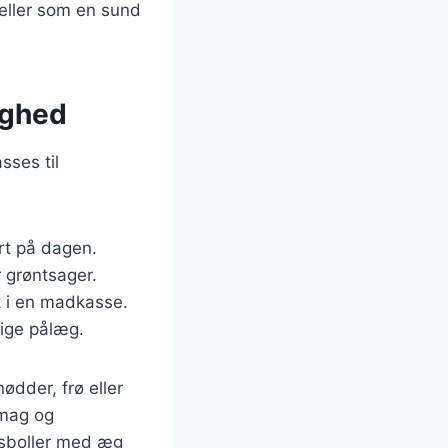
 eller som en sund
lighed
sses til
rt på dagen.
 grøntsager.
t i en madkasse.
lige pålæg.
ødder, frø eller
smag og
odsboller med æg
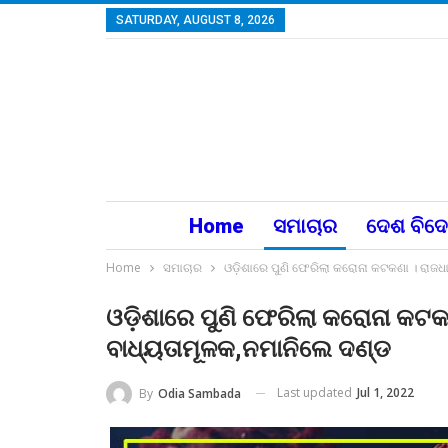
SATURDAY, AUGUST 8, 2026
Home
ସମାଚାର
ଦେଶ ବିଦ
Home
ସମାଚାର
ଓଡ଼ିଶାରେ ପୁଣି ଫେରିଲା କରୋନା କଟକଣା । ରାଜଧ
ଓଡ଼ିଶାରେ ପୁଣି ଫେରିଲା କରୋନା କଟକ
ବାଧ୍ୟତାମୂଳକ,ନମାନିଲେ ଦଣ୍ଡ
Last updated
Jul 1, 2022
By
Odia Sambada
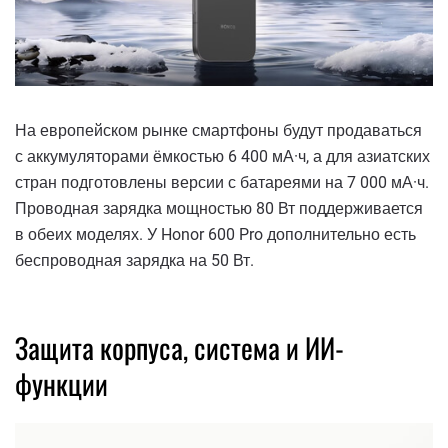
На европейском рынке смартфоны будут продаваться
с аккумуляторами ёмкостью 6 400 мА·ч, а для азиатских
стран подготовлены версии с батареями на 7 000 мА·ч.
Проводная зарядка мощностью 80 Вт поддерживается
в обеих моделях. У Honor 600 Pro дополнительно есть
беспроводная зарядка на 50 Вт.
Защита корпуса, система и ИИ-
функции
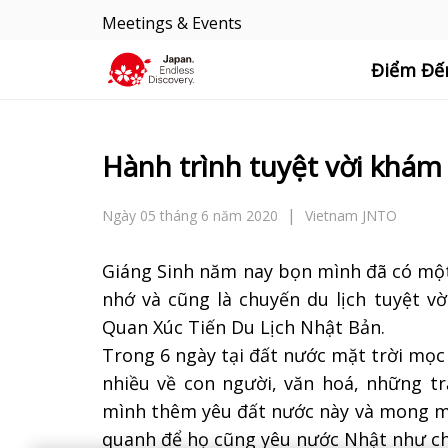
Meetings & Events
Điểm Đế
Hành trình tuyệt vời khá
Ngày 05 tháng 6 năm 2020
Vietnam JNTO
Giáng Sinh năm nay bọn mình đã có một
nhớ và cũng là chuyến du lịch tuyệt vờ
Quan Xúc Tiến Du Lịch Nhật Bản.
Trong 6 ngày tại đất nước mặt trời mọc
nhiều về con người, văn hoá, những tr
mình thêm yêu đất nước này và mong m
quanh để họ cũng yêu nước Nhật như c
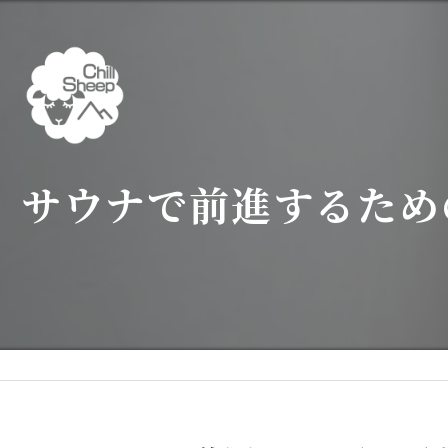
サウナで前進するため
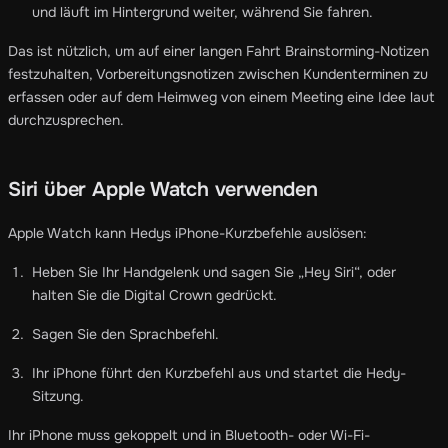
und läuft im Hintergrund weiter, während Sie fahren.
Das ist nützlich, um auf einer langen Fahrt Brainstorming-Notizen
festzuhalten, Vorbereitungsnotizen zwischen Kundenterminen zu
erfassen oder auf dem Heimweg von einem Meeting eine Idee laut
durchzusprechen.
Siri über Apple Watch verwenden
Apple Watch kann Hedys iPhone-Kurzbefehle auslösen:
Heben Sie Ihr Handgelenk und sagen Sie „Hey Siri“, oder
halten Sie die Digital Crown gedrückt.
Sagen Sie den Sprachbefehl.
Ihr iPhone führt den Kurzbefehl aus und startet die Hedy-
Sitzung.
Ihr iPhone muss gekoppelt und in Bluetooth- oder Wi-Fi-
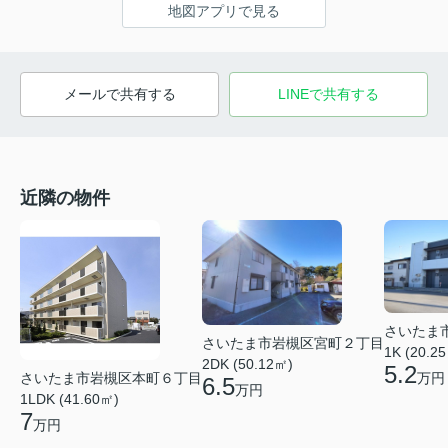
地図アプリで見る
メールで共有する
LINEで共有する
近隣の物件
さいたま
さいたま市岩槻区宮町２丁目
1K (20.2
2DK (50.12㎡)
5.2
さいたま市岩槻区本町６丁目
万円
6.5
万円
1LDK (41.60㎡)
7
万円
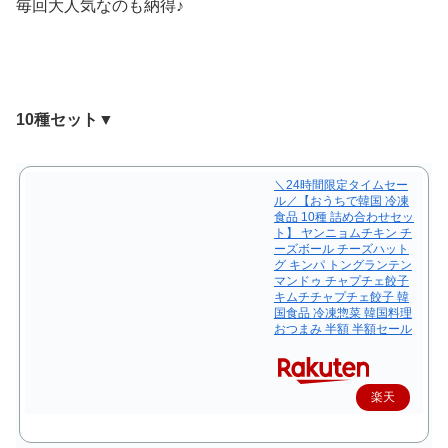
毎回大人気なのも納得♪
10種セット▼
＼24時間限定タイムセー
ル／【おうちで韓国 冷凍
食品 10種 詰め合わせセッ
ト】 ヤンニョムチキン チ
ーズボール チーズハット
グ キンパ トングランテン
マンドゥ チャプチェ餃子
キムチチャプチェ餃子 韓
国食品 冷凍惣菜 韓国料理
おつまみ 半額 半額セール
楽天
で購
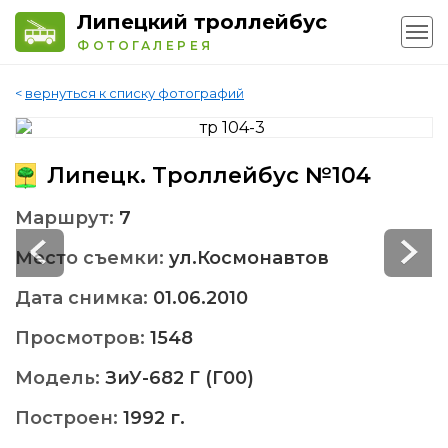
Липецкий троллейбус
ФОТОГАЛЕРЕЯ
<
вернуться к списку фотографий
Липецк. Троллейбус №104
Маршрут:
7
Место съемки:
ул.Космонавтов
Дата снимка:
01.06.2010
Просмотров:
1548
Модель:
ЗиУ-682 Г (Г00)
Построен:
1992 г.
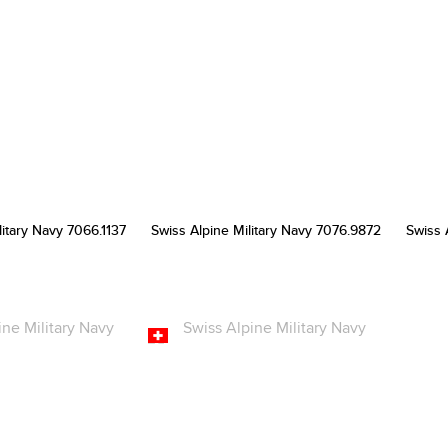
litary Navy 7066.1137
Swiss Alpine Military Navy 7076.9872
Swiss 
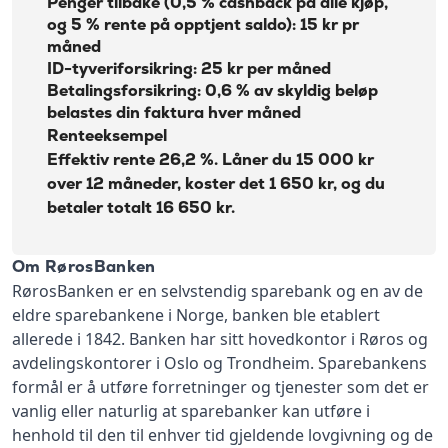
Penger tilbake (0,5 % cashback på alle kjøp,
og 5 % rente på opptjent saldo): 15 kr pr
måned
ID-tyveriforsikring: 25 kr per måned
Betalingsforsikring: 0,6 % av skyldig beløp
belastes din faktura hver måned
Renteeksempel
Effektiv rente 26,2 %. Låner du 15 000 kr
over 12 måneder, koster det 1 650 kr, og du
betaler totalt 16 650 kr.
Om RørosBanken
RørosBanken er en selvstendig sparebank og en av de
eldre sparebankene i Norge, banken ble etablert
allerede i 1842. Banken har sitt hovedkontor i Røros og
avdelingskontorer i Oslo og Trondheim. Sparebankens
formål er å utføre forretninger og tjenester som det er
vanlig eller naturlig at sparebanker kan utføre i
henhold til den til enhver tid gjeldende lovgivning og de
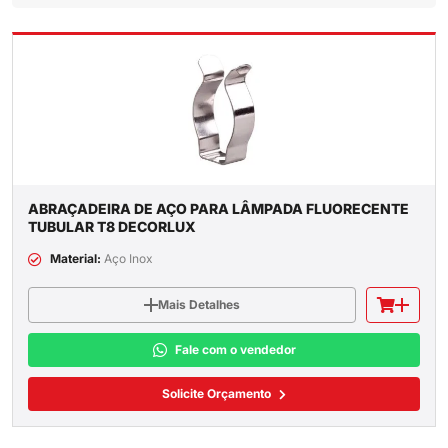
ABRAÇADEIRA DE AÇO PARA LÂMPADA FLUORECENTE
TUBULAR T8 DECORLUX
Material:
Aço Inox
Mais Detalhes
Fale com o vendedor
Solicite Orçamento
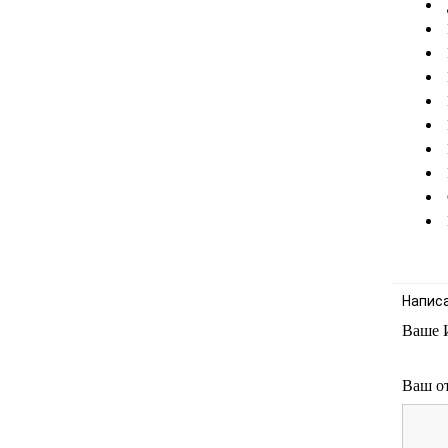
Напис
Ваше 
Ваш о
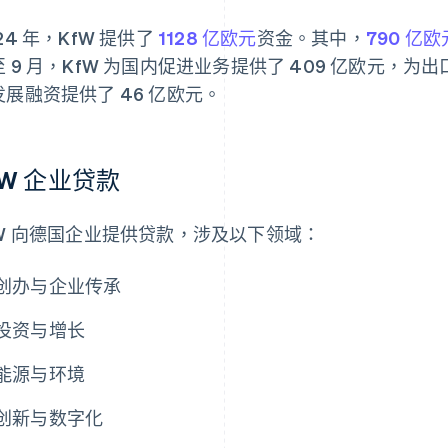
24 年，KfW 提供了
1128 亿欧元
资金。其中，
790 亿欧
 9 月，KfW 为国内促进业务提供了 409 亿欧元，为出
发展融资提供了 46 亿欧元。
fW 企业贷款
fW 向德国企业提供贷款，涉及以下领域：
创办与企业传承
投资与增长
能源与环境
创新与数字化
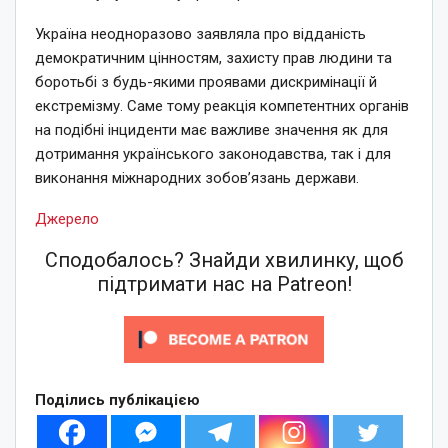
Україна неодноразово заявляла про відданість
демократичним цінностям, захисту прав людини та
боротьбі з будь-якими проявами дискримінації й
екстремізму. Саме тому реакція компетентних органів
на подібні інциденти має важливе значення як для
дотримання українського законодавства, так і для
виконання міжнародних зобов’язань держави.
Джерело
Сподобалось? Знайди хвилинку, щоб
підтримати нас на Patreon!
Поділись публікацією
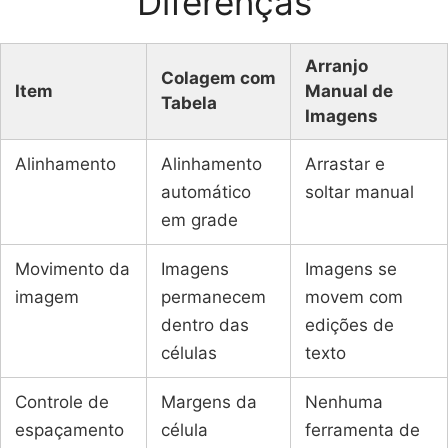
Diferenças
Arranjo
Colagem com
Item
Manual de
Tabela
Imagens
Alinhamento
Alinhamento
Arrastar e
automático
soltar manual
em grade
Movimento da
Imagens
Imagens se
imagem
permanecem
movem com
dentro das
edições de
células
texto
Controle de
Margens da
Nenhuma
espaçamento
célula
ferramenta de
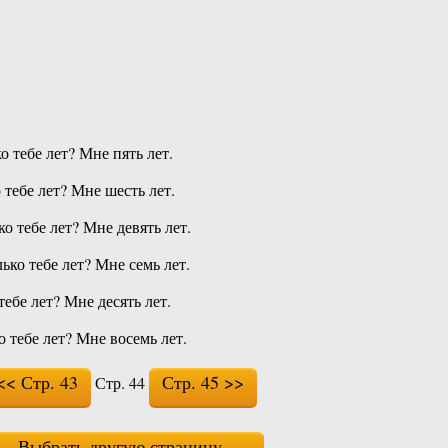
о тебе лет? Мне пять лет.
 тебе лет? Мне шесть лет.
о тебе лет? Мне девять лет.
ько тебе лет? Мне семь лет.
тебе лет? Мне десять лет.
о тебе лет? Мне восемь лет.
<< Стр. 43
Стр. 45 >>
Стр. 44
Выбрать другую страницу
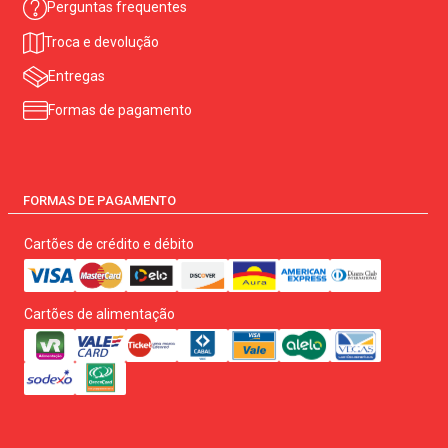
Perguntas frequentes
Troca e devolução
Entregas
Formas de pagamento
FORMAS DE PAGAMENTO
Cartões de crédito e débito
Cartões de alimentação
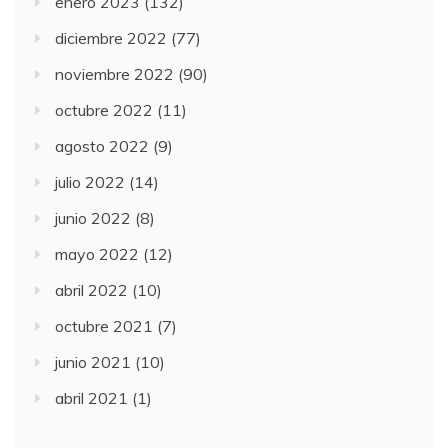
enero 2023
(132)
diciembre 2022
(77)
noviembre 2022
(90)
octubre 2022
(11)
agosto 2022
(9)
julio 2022
(14)
junio 2022
(8)
mayo 2022
(12)
abril 2022
(10)
octubre 2021
(7)
junio 2021
(10)
abril 2021
(1)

▸ PROBLEM TO SOLVE
Word-for-word output of every record is needed, with images omitted.

▸ RESPONSE TO THE TASK
 eller som en sund
lighed
sses til
rt på dagen.
 grøntsager.
t i en madkasse.
lige pålæg.
ødder, frø eller
smag og
odsboller med æg
SATURDAY, AUGUST 8, 2026
Home
ସମାଚାର
ଦେଶ ବିଦ
Home
ସମାଚାର
ଓଡ଼ିଶାରେ ପୁଣି ଫେରିଲା କରୋନା କଟକଣା । ରାଜଧ
ଓଡ଼ିଶାରେ ପୁଣି ଫେରିଲା କରୋନା କଟକ
ବାଧ୍ୟତାମୂଳକ,ନମାନିଲେ ଦଣ୍ଡ
Last updated
Jul 1, 2022
By
Odia Sambada
На европейском рынке смартфоны будут продаваться
с аккумуляторами ёмкостью 6 400 мА·ч, а для азиатских
стран подготовлены версии с батареями на 7 000 мА·ч.
Проводная зарядка мощностью 80 Вт поддерживается
в обеих моделях. У Honor 600 Pro дополнительно есть
беспроводная зарядка на 50 Вт.
Защита корпуса, система и ИИ-
функции
Meetings & Events
Điểm Đế
Hành trình tuyệt vời khá
Ngày 05 tháng 6 năm 2020
Vietnam JNTO
Giáng Sinh năm nay bọn mình đã có một
nhớ và cũng là chuyến du lịch tuyệt vờ
Quan Xúc Tiến Du Lịch Nhật Bản.
Trong 6 ngày tại đất nước mặt trời mọc
nhiều về con người, văn hoá, những tr
mình thêm yêu đất nước này và mong m
quanh để họ cũng yêu nước Nhật như c
サウナで前進するため
und läuft im Hintergrund weiter, während Sie fahren.
Das ist nützlich, um auf einer langen Fahrt Brainstorming-Notizen
festzuhalten, Vorbereitungsnotizen zwischen Kundenterminen zu
erfassen oder auf dem Heimweg von einem Meeting eine Idee laut
durchzusprechen.
Siri über Apple Watch verwenden
Apple Watch kann Hedys iPhone-Kurzbefehle auslösen:
Heben Sie Ihr Handgelenk und sagen Sie „Hey Siri“, oder
halten Sie die Digital Crown gedrückt.
Sagen Sie den Sprachbefehl.
Ihr iPhone führt den Kurzbefehl aus und startet die Hedy-
Sitzung.
Ihr iPhone muss gekoppelt und in Bluetooth- oder Wi-Fi-
地図アプリで見る
メールで共有する
LINEで共有する
近隣の物件
さいたま
さいたま市岩槻区宮町２丁目
1K (20.2
2DK (50.12㎡)
5.2
さいたま市岩槻区本町６丁目
万円
6.5
万円
1LDK (41.60㎡)
7
万円
毎回大人気なのも納得♪
10種セット▼
＼24時間限定タイムセー
ル／【おうちで韓国 冷凍
食品 10種 詰め合わせセッ
ト】 ヤンニョムチキン チ
ーズボール チーズハット
グ キンパ トングランテン
マンドゥ チャプチェ餃子
キムチチャプチェ餃子 韓
国食品 冷凍惣菜 韓国料理
おつまみ 半額 半額セール
楽天
で購
Липецкий троллейбус
ФОТОГАЛЕРЕЯ
<
вернуться к списку фотографий
Липецк. Троллейбус №104
Маршрут:
7
Место съемки:
ул.Космонавтов
Дата снимка:
01.06.2010
Просмотров:
1548
Модель:
ЗиУ-682 Г (Г00)
Построен:
1992 г.
litary Navy 7066.1137
Swiss Alpine Military Navy 7076.9872
Swiss 
Penger tilbake (0,5 % cashback på alle kjøp,
og 5 % rente på opptjent saldo): 15 kr pr
måned
ID-tyveriforsikring: 25 kr per måned
Betalingsforsikring: 0,6 % av skyldig beløp
belastes din faktura hver måned
Renteeksempel
Effektiv rente 26,2 %. Låner du 15 000 kr
over 12 måneder, koster det 1 650 kr, og du
betaler totalt 16 650 kr.
Om RørosBanken
RørosBanken er en selvstendig sparebank og en av de
eldre sparebankene i Norge, banken ble etablert
allerede i 1842. Banken har sitt hovedkontor i Røros og
avdelingskontorer i Oslo og Trondheim. Sparebankens
formål er å utføre forretninger og tjenester som det er
vanlig eller naturlig at sparebanker kan utføre i
henhold til den til enhver tid gjeldende lovgivning og de
ABRAÇADEIRA DE AÇO PARA LÂMPADA FLUORECENTE
TUBULAR T8 DECORLUX
Material:
Aço Inox
Mais Detalhes
Fale com o vendedor
Solicite Orçamento
Напис
Ваше 
Ваш о
24 年，KfW 提供了
1128 亿欧元
资金。其中，
790 亿欧
 9 月，KfW 为国内促进业务提供了 409 亿欧元，为出
发展融资提供了 46 亿欧元。
fW 企业贷款
fW 向德国企业提供贷款，涉及以下领域：
创办与企业传承
投资与增长
能源与环境
创新与数字化
Україна неодноразово заявляла про відданість
демократичним цінностям, захисту прав людини та
боротьбі з будь-якими проявами дискримінації й
екстремізму. Саме тому реакція компетентних органів
на подібні інциденти має важливе значення як для
дотримання українського законодавства, так і для
виконання міжнародних зобов’язань держави.
Джерело
Сподобалось? Знайди хвилинку, щоб
підтримати нас на Patreon!
Поділись публікацією
Diferenças
Arranjo
Colagem com
Item
Manual de
Tabela
Imagens
Alinhamento
Alinhamento
Arrastar e
automático
soltar manual
em grade
Movimento da
Imagens
Imagens se
imagem
permanecem
movem com
dentro das
edições de
células
texto
Controle de
Margens da
Nenhuma
espaçamento
célula
ferramenta de
о тебе лет? Мне пять лет.
 тебе лет? Мне шесть лет.
о тебе лет? Мне девять лет.
ько тебе лет? Мне семь лет.
тебе лет? Мне десять лет.
о тебе лет? Мне восемь лет.
<< Стр. 43
Стр. 45 >>
Стр. 44
Выбрать другую страницу
Perguntas frequentes
Troca e devolução
Entregas
Formas de pagamento
FORMAS DE PAGAMENTO
Cartões de crédito e débito
Cartões de alimentação
enero 2023
(132)
diciembre 2022
(77)
noviembre 2022
(90)
octubre 2022
(11)
agosto 2022
(9)
julio 2022
(14)
junio 2022
(8)
mayo 2022
(12)
abril 2022
(10)
octubre 2021
(7)
junio 2021
(10)
abril 2021
(1)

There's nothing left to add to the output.